District communications staff recommended Finalsite after an RFP to replace the WordPress site and consolidate mass communications. Proposed features include improved accessibility, Weglot translation, and 24/7 support; estimated setup and annual costs were presented and administration will negotiate terms before returning with a contract.

The district’s director of communications presented an RFP process that narrowed 11 proposals to three vendors and recommended Finalsite (FinalSite) to replace the current WordPress website and to provide mass‑communication services.

Communications Director Mrs. Furman told the board the current website platform dates to 2018 and relies on plugins that are becoming unsupported. With new website accessibility standards coming in 2027, the administration said now is a practical time to move to a modern vendor that bundles website and mass‑communication tools. Furman said the RFP received 11 proposals and the district narrowed the list to App2G (Apptegy), Finalsite and ParentSquare; based on demos, references and ADA/accessibility features the district gave Finalsite the strongest overall score.

Furman described notable Finalsite features the district found useful: automatic language translation using Weglot, built‑in accessibility controls and monitoring and 24/7 support. She said Finalsite’s accessibility tooling can enforce alt tags, offer adjustable contrast and font size tools for site visitors, and provide an ADA audit during migration. Furman told the board Finalsite’s hosting offers geographically distributed servers and that the district heard positive reference feedback from other Pennsylvania districts using the vendor.

Estimated costs in the vendor’s proposal included a projected $15,000 setup fee (migration and content work) and an annual combined website and mass‑communications fee that the proposal estimated at roughly $16,000; Furman said the district currently spends under $5,000 annually on its existing mass‑communications provider. Furman said she plans to negotiate the setup fee and leverage her prior experience to reduce vendor costs and offered a recommendation for a three‑year contract with implementation work beginning in July and a tentative public launch in January (the launch timeline is flexible).

Board members asked about reference checks and local districts using the platform; Furman said she had spoken with Derry Township, Spring Grove and others and had consulted the National School Public Relations Association network for references. Trustee Sullivan asked whether the mass‑communications piece covered printed mailings; Furman said the vendor’s service covers electronic mass calls, texts and emails and integration with the new website to post the same content; print mailings remain an in‑house expense.

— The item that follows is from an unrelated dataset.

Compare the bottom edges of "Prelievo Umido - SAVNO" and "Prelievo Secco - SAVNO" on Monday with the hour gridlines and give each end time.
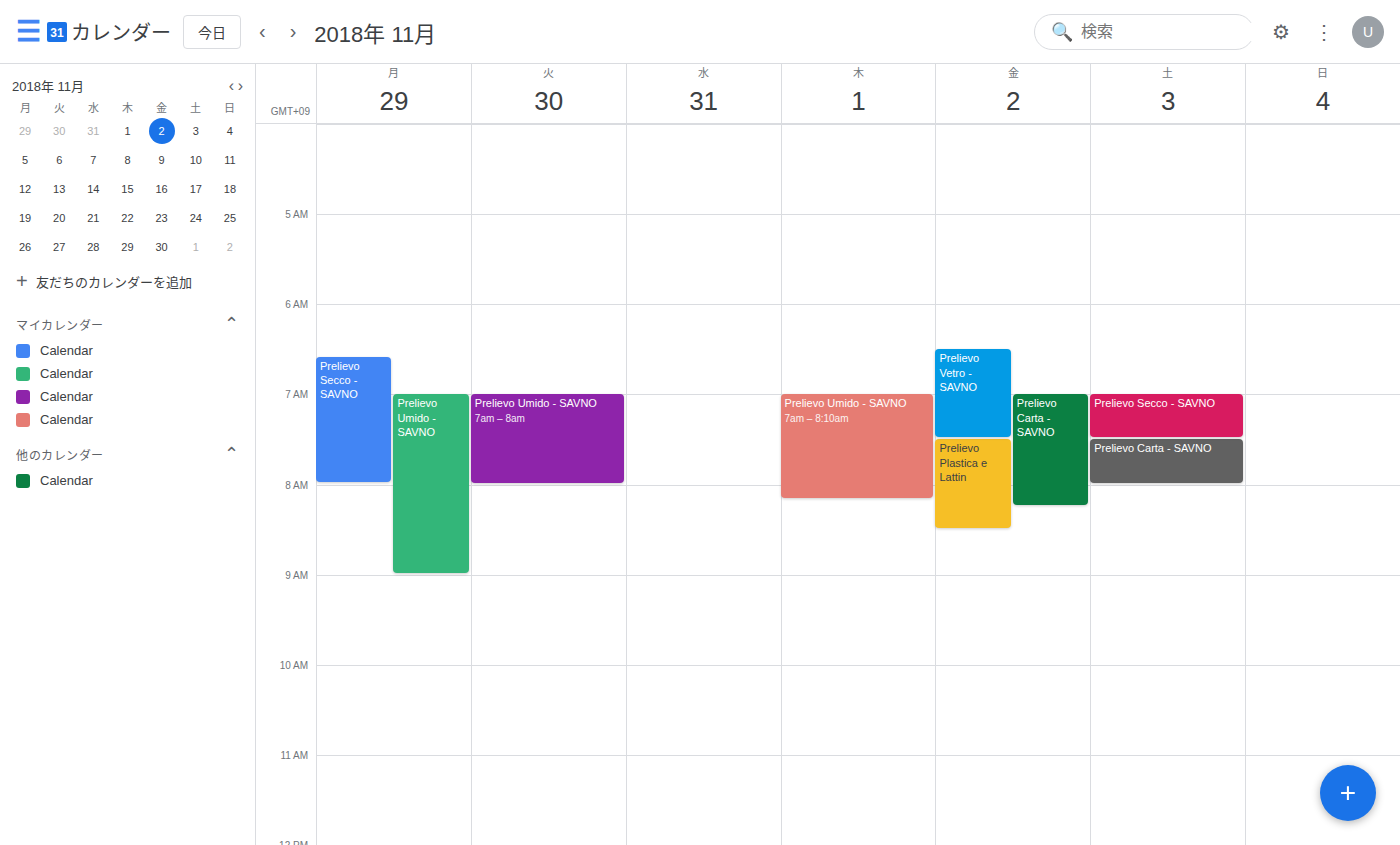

No vote was taken March 11. Furman said she would notify Finalsite of the board’s informal selection, attempt to negotiate better pricing and return to the board with a contract for approval.

Why it matters: The vendor choice affects the district’s accessibility compliance, parent communications and the ongoing cost of mass outreach; administrators said a modern vendor would ease multilingual support and crisis communications.

Provenance: The website/mass‑communications discussion began with the Director of Communications’ presentation and concluded after budget and timeline questions from board members and staff.